Revision comparison data

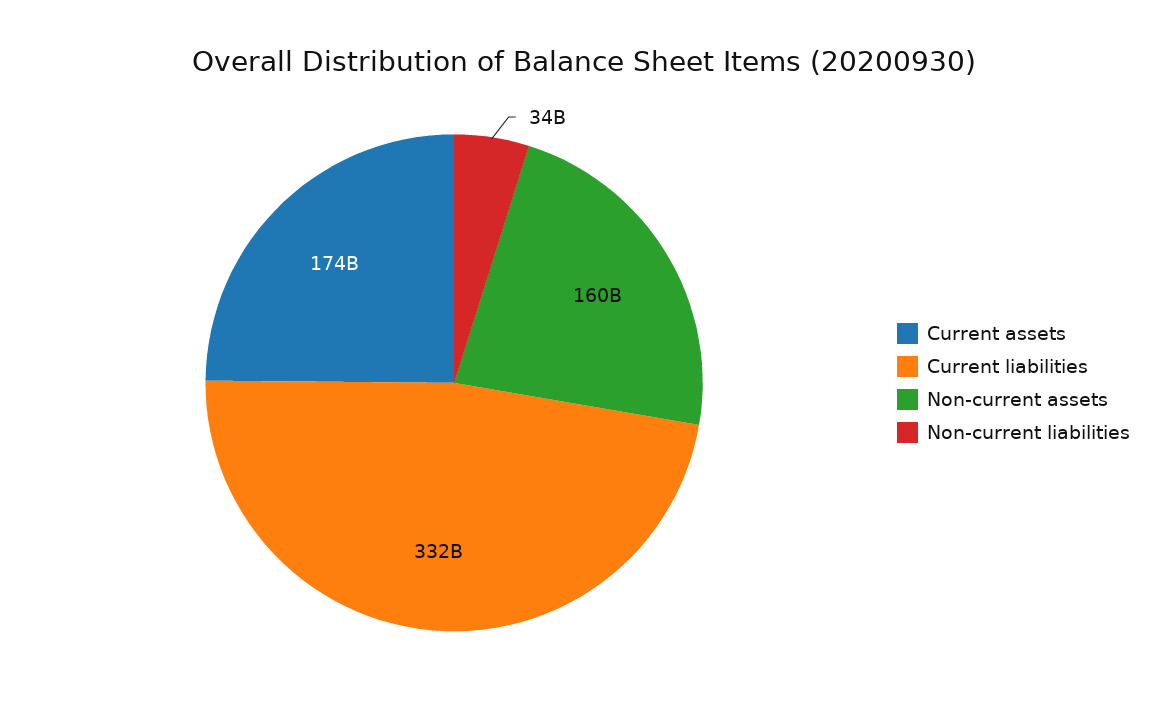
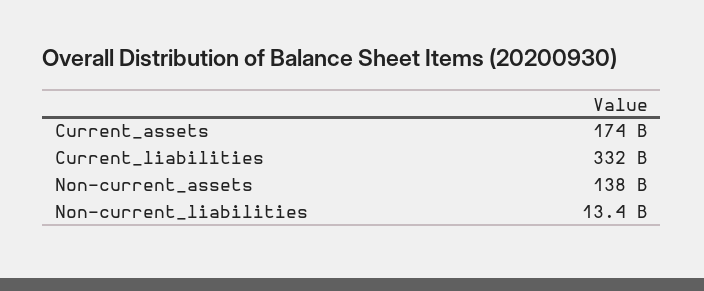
Non-current assets: 160000000000 -> 138000000000
Non-current liabilities: 34000000000 -> 13400000000

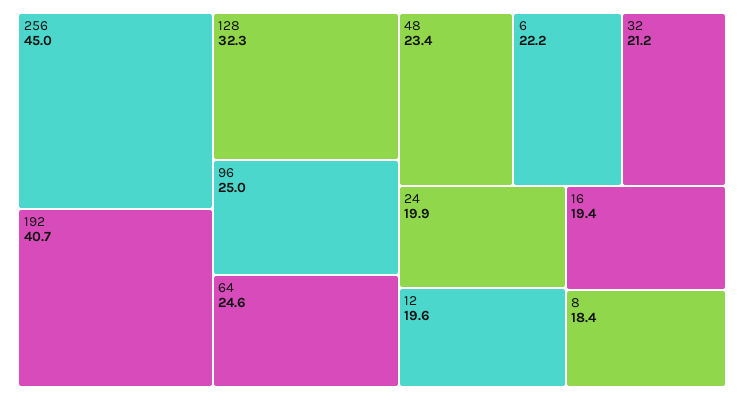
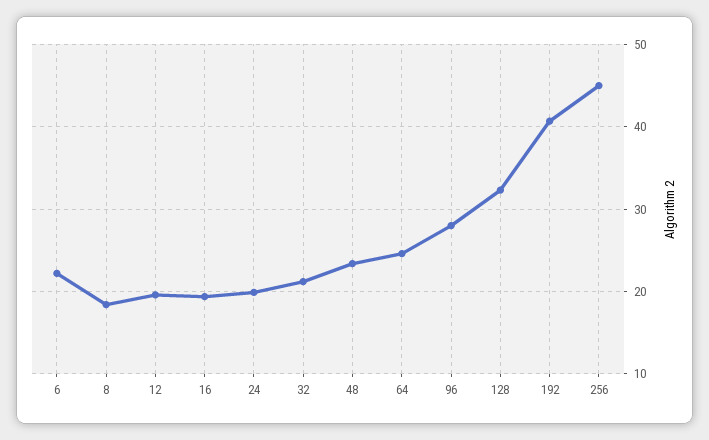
96: 25 -> 28

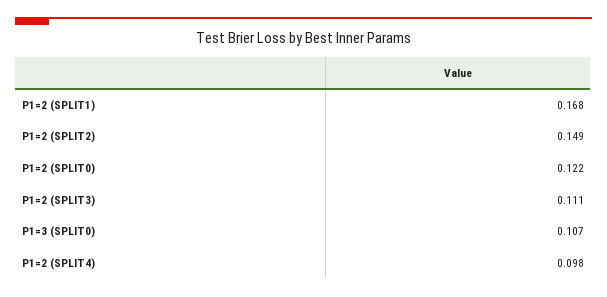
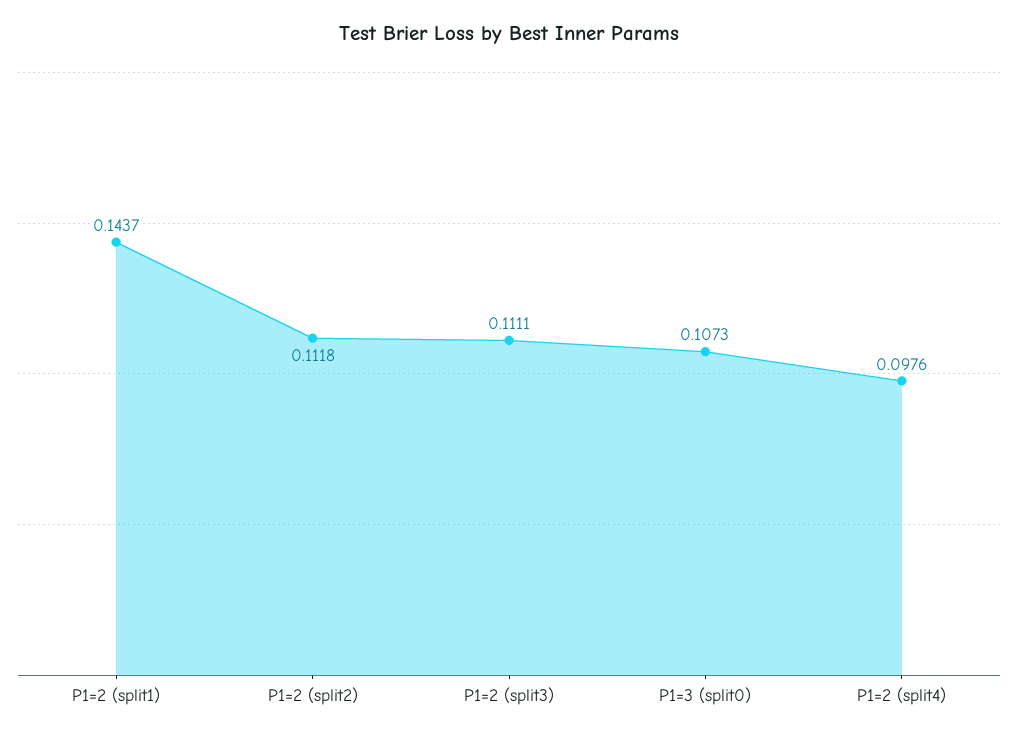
P1=2 (SPLIT1): 0.168 -> 0.1437
P1=2 (SPLIT2): 0.149 -> 0.1118
P1=2 (SPLIT0): 0.122 -> none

→ To-do item
Transcribe exactly the lines from the one containing "Non-current liabilities: 34000000000" through the last line of the records above, and nothing else. Leave out the pictures.

→ Solved exercise
Non-current liabilities: 34000000000 -> 13400000000

96: 25 -> 28

P1=2 (SPLIT1): 0.168 -> 0.1437
P1=2 (SPLIT2): 0.149 -> 0.1118
P1=2 (SPLIT0): 0.122 -> none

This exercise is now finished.